At the end of Wednesday’s night, as the night was coming to a close, everyone got up on stage as Vincent, the coordinator acknowledged each of the countries that participated. They played a couple songs that we all danced to on stage, ending with Psy’s “Gangnam Style (강남스타일)” (it was super cool to see people, a couple of my friends among them, who actually understood the lyrics and could legitimately sing along to them).
But like I said, the Tour Du Monde was probably my best/favorite experience while being abroad yet. Being able to talk to people, laugh with them, learn about them, and teach them some stuff about yourself and your culture, all while speaking French, has just been so gratifying. It makes knowing I have to leave this city and all these people in about two months that much harder and that much sadder. And with a two-week spring break approaching at a rapid speed (it’s already next week, woohoo!!) it’ll all be going by that much quicker.

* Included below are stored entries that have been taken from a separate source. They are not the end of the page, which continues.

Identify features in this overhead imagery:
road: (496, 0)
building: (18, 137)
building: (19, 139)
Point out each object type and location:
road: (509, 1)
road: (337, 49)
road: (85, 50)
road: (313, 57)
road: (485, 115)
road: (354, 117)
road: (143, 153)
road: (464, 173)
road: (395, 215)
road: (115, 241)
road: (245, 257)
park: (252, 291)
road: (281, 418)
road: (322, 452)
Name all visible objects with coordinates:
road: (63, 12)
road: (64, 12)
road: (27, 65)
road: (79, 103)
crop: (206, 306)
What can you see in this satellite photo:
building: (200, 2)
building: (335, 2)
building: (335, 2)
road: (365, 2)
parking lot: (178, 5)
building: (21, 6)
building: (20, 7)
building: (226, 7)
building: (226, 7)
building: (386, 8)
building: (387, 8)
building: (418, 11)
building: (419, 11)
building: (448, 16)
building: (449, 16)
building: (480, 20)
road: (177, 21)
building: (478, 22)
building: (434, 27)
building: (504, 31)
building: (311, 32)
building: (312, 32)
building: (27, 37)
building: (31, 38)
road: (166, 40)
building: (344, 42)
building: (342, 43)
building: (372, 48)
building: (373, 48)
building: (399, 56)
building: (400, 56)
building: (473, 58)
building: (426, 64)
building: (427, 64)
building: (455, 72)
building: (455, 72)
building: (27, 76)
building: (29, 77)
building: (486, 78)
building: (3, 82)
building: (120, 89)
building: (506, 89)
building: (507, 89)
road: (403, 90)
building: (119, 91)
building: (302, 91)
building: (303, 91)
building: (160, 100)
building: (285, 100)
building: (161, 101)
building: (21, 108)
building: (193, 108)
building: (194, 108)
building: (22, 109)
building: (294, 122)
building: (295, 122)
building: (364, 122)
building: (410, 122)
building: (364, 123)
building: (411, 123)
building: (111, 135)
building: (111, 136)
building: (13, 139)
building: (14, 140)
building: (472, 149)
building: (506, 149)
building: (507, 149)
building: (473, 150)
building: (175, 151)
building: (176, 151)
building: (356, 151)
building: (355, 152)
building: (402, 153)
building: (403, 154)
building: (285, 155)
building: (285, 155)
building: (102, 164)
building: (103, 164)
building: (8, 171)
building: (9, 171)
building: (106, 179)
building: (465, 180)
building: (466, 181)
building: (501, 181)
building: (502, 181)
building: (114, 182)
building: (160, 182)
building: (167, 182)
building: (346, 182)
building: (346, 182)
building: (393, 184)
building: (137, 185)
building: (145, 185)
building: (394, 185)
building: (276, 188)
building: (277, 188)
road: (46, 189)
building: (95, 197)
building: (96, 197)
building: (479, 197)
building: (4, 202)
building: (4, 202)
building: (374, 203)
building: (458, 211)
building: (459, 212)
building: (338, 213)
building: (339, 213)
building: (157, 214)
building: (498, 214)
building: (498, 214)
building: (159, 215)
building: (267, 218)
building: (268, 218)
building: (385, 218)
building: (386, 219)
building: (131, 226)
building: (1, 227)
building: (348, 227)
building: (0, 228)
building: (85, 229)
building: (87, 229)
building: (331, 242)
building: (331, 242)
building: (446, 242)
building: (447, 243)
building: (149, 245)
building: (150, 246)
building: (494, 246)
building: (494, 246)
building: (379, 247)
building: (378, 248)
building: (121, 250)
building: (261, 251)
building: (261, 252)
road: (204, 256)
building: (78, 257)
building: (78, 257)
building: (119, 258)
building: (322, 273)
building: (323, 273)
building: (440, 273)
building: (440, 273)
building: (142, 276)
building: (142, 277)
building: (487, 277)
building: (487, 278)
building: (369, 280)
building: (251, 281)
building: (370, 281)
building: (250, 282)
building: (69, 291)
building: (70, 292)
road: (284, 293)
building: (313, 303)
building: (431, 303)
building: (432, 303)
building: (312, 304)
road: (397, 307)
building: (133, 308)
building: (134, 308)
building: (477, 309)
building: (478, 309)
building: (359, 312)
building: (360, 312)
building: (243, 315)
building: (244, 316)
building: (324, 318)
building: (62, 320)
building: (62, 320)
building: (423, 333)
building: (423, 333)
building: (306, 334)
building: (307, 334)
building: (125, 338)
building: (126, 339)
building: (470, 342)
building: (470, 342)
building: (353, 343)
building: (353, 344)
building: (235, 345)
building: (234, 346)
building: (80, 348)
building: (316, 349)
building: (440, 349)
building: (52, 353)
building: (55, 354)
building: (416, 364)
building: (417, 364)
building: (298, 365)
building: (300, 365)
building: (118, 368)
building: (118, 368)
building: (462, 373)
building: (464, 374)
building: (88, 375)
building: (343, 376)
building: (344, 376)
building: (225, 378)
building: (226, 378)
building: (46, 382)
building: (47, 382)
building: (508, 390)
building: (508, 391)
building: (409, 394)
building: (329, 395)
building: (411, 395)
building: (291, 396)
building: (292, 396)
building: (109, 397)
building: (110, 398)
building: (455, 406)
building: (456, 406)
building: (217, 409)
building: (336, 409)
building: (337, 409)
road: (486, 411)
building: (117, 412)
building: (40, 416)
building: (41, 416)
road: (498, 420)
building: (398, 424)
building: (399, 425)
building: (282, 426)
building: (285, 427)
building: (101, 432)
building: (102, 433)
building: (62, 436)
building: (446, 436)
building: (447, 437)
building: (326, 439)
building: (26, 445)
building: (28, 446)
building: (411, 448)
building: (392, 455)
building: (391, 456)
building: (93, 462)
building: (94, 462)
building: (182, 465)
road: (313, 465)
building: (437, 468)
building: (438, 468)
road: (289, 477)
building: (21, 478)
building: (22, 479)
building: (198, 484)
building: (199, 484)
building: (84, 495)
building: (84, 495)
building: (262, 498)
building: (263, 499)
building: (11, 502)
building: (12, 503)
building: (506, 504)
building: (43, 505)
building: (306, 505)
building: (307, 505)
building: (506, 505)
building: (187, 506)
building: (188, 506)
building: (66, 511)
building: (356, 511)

I’ll just have to try to make the most of it and make it last for as long as I possibly can.
Thanks to all my American friends who helped bake with me, who cooked and baked all of our other food, set up our decorations and who have become like a little extension of my family. Thanks to all the other friends I have made while I’ve been here – y’all know who you are, and I have learned so much from all of you. These are truly experiences I will never forget.